# Is it illegal to work for 'free' on a tourist visa



## pandabearest (Aug 14, 2010)

Hi All

Is it illegal to work for free on a tourist visa ?

Also - Does anyone have the contact info for the workplace relations body in dubai?


Thanks heaps
P


----------



## Maz25 (Jul 6, 2008)

It is illegal to work on a tourist visa (be it paid or free). If you are in the country on the tourist visa, then your intention would be visit the country and have a nice holiday - not work! 

I personally would not advise that you take any chances (yes, some people do!)! The fines are quite hefty and usually ends with deportation (and a stint in the local jail if you are really unlucky!).

The Ministry of Labour is the body responsible for employee rights/ welfare here.
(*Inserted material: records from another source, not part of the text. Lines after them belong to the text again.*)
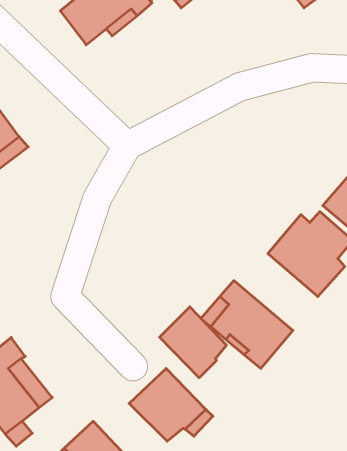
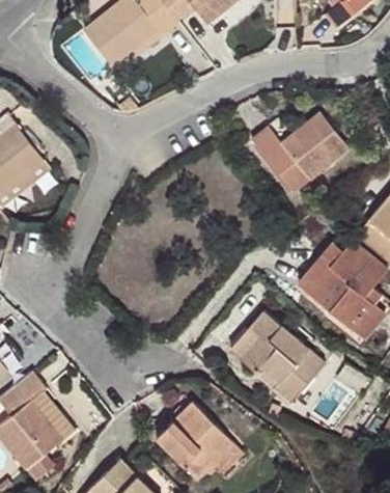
building: none -> [254,113,349,192]
building: [160,307,226,378] -> none

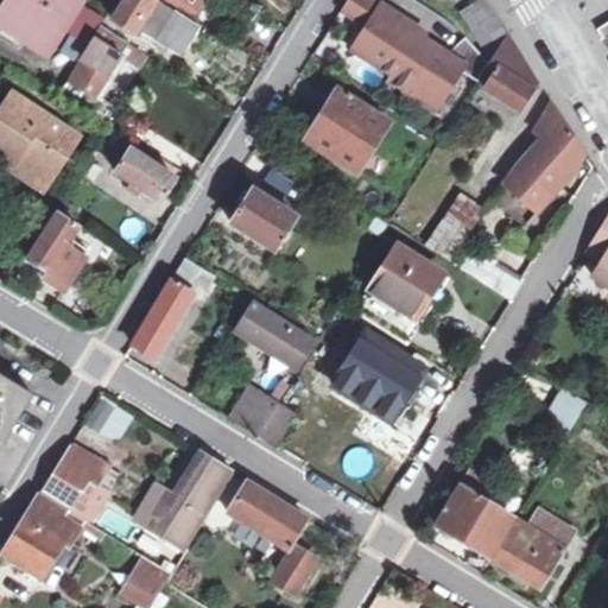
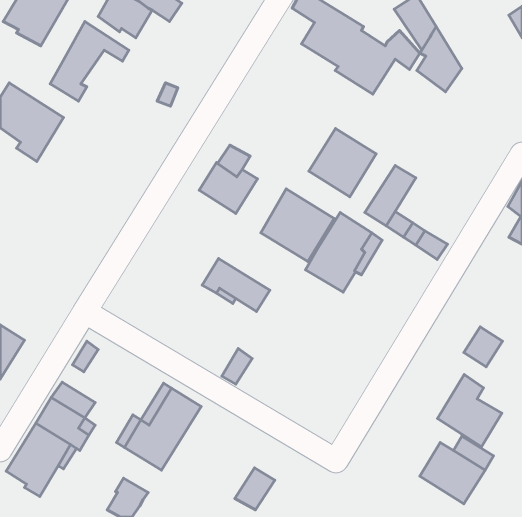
building: [306,93,385,172] -> [309,128,376,197]
building: [501,99,583,209] -> none
building: [113,148,172,201] -> none
building: [30,214,82,287] -> none
building: [132,259,215,357] -> none
building: [336,334,422,418] -> [261,189,334,261]
building: [229,388,277,437] -> none
building: [437,469,512,553] -> [437,374,502,447]
building: [228,480,309,547] -> none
I've fortunately never have to deal with them so do not have their number but I'm sure google will bring up their contact details if you need to contact them.


----------



## pandabearest (Aug 14, 2010)

What about the employer? He have any responsibilty in this?


----------



## pandabearest (Aug 14, 2010)

Thanks for the reply.


----------



## rsinner (Feb 3, 2009)

There is a fine of 50,000 AED per violation for the employer as well. But they can pay the fine and continue with the business. It is you who will get deported and cannot come back to the UAE


----------



## pandabearest (Aug 14, 2010)

Thanks v much. Appreciated.


----------